Special legislative session off the table, billions of dollars left unspent by the state
Talks of a special session collapsed Thursday as Gov. Walz and legislative leaders failed to reach an agreement, despite a multi-billion dollar surplus.
“I could see a lot of Minnesotans just being disgusted. It’s politics as usual,” said Larry Jacobs, professor of politics at the University of Minnesota’s Humphrey School of Public Affairs.
Jacobs said Republicans and Democrats had reached an ‘agreement in principle’ last month for how to appropriate the remaining money in the budget surplus, with $4 billion used to cut taxes and a plan to spend billions more on health care, education, and public safety.
“It was very ambitious and it looked like a good compromise between democrats and republicans. Today, nothing’s happening,” Jacobs said.
He noted the impasse is likely due to the upcoming election.
“We are five months from Election Day and we are seeing both parties angling.

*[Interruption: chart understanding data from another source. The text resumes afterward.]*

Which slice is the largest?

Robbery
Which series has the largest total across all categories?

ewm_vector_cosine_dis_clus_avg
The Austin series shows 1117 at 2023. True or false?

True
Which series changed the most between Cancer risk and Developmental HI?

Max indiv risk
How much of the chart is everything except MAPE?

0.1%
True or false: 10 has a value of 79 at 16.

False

For Republicans, they do not want to hand Gov. Walz a victory where he can hold up spending and the tax cuts as the result of his bipartisan work. They don’t want to allow him to go around the state talking about his leadership and his ability to create bipartisan deals,” Jacobs said. “And the DFL wanted to see more spending on health care and education, as well as money going to infrastructure, which would be job-creating for unions around the state.”

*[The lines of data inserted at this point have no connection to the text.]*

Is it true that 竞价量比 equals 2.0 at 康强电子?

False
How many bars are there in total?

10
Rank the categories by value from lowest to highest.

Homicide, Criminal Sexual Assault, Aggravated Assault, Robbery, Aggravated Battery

The surplus money that could have been appropriated by the state government would trickle down to local governments.
“Billions of dollars sitting on a shelf not doing anyone any good is a huge disappointment. Quite honestly, it’s a shame,” said Trista MatisCastillo, chair of the Ramsey County Board of Commissioners.
MatisCastillo said Ramsey County had hoped for millions of dollars in extra funds, to help increase capacity at homeless shelters and provide youth intervention programs to prevent crime.
“It’s really frustrating. We elect a government body because we have expectations as a community to do that work,” MatisCastillo said. “We really do need the legislature to step up and do what they were elected to do.”
While the possibility of a special session remains, Jacobs said it is unlikely.
“I’d be surprised if the governor and republicans came back together with a deal. They’ve been working at this for more than a month and nothing’s happened,” Jacobs said.
If a special session does not happen, how to use the budget surplus will be up to lawmakers next session, after the November election.
“If you’re looking for a silver lining, I suppose you could say by the time legislature comes back in session with a new house and senate, there will be quite a bit of money and we could be in a recession, so that money could be used in quite helpful ways,” Jacobs said.